» Prompt 1:
Using the passage on Scottish public finances, answer each question briefly:
(a) What growth rate does the OBR predict for the UK this year?
(b) How much does the Scottish Government plan to borrow for capital in 2020-21?
(c) From when does the Scottish Government become responsible for the payments for all the benefits being devolved?
» Prompt 2:
What SFC growth forecasts for Scotland does the passage on Scottish public finances give? List each one with the period it covers.
» Prompt 3:
Reproduce the wording in the passage on Scottish public finances from "Meanwhile, from April" up to and including "the budget initially.".

» Page excerpt:
== == ==

For this lacklustre performance, Brexit uncertainty is a notable contributor. Using Office for Budget Responsibility assumptions, it forecasts slower growth in Scottish international trade from the end of the transition period. And on business investment it expects ongoing Brexit uncertainty to lead to falling business investment in 2019 and 2020.

However, while it is convenient for Scottish ministers to dump the blame on Brexit (and, of course, on “Westminster austerity”) this does not tell the whole story. For example, it does not explain why the SFC forecasts for growth in Scotland are lower than for the UK as a whole: the OBR predicts 1.2 per cent for the UK this year, above the SFC forecast for Scotland of 0.8 per cent; 1.4 per cent next (Scotland: 0.9 per cent) and 1.6 per cent for 2021 (Scotland: 1.1 per cent).

Meanwhile, the SFC warns that resort to reserves or borrowing to cover the projected tax shortfall “will not cover all of the expected reconciliations”. For capital borrowing, the Scottish Government plans to borrow £450m in 2019-20 and £350m in 2020-21. This will mean they have borrowed 65 per cent of the total capital borrowing cap by the end of 2020-21, four years after the expansion in capital borrowing limits. If, from 2021-22 onwards, the administration borrowed £450m a year repaid over 25 years then the current cap of £3bn for capital borrowing would be reached in 2023-24.

Meanwhile, from April 2020 the Scottish Government becomes responsible for the payments for all the benefits being devolved. Social security spending is harder to control than other areas of spending. It will be determined by the number of eligible people who apply for the benefit, all of whom must be paid. The administration will have to meet this expenditure as it arises, even if it differs from the forecast used to set the budget initially.

== == ==

» Recorded information:
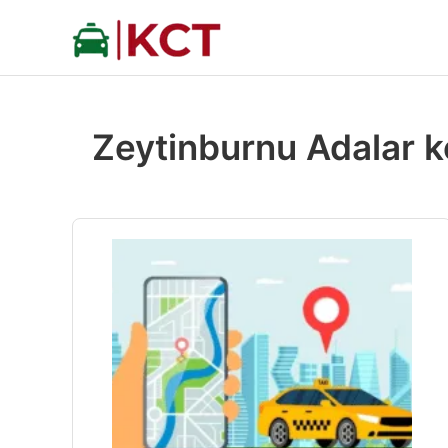
İçeriğe
atla
Zeytinburnu Adalar k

== == ==

» Response 1:
(a) 1.2 per cent
(b) £350m
(c) From April 2020

» Response 2:
- 0.8 per cent for this year
- 0.9 per cent for next year
- 1.1 per cent for 2021

» Response 3:
Meanwhile, from April 2020 the Scottish Government becomes responsible for the payments for all the benefits being devolved. Social security spending is harder to control than other areas of spending. It will be determined by the number of eligible people who apply for the benefit, all of whom must be paid. The administration will have to meet this expenditure as it arises, even if it differs from the forecast used to set the budget initially.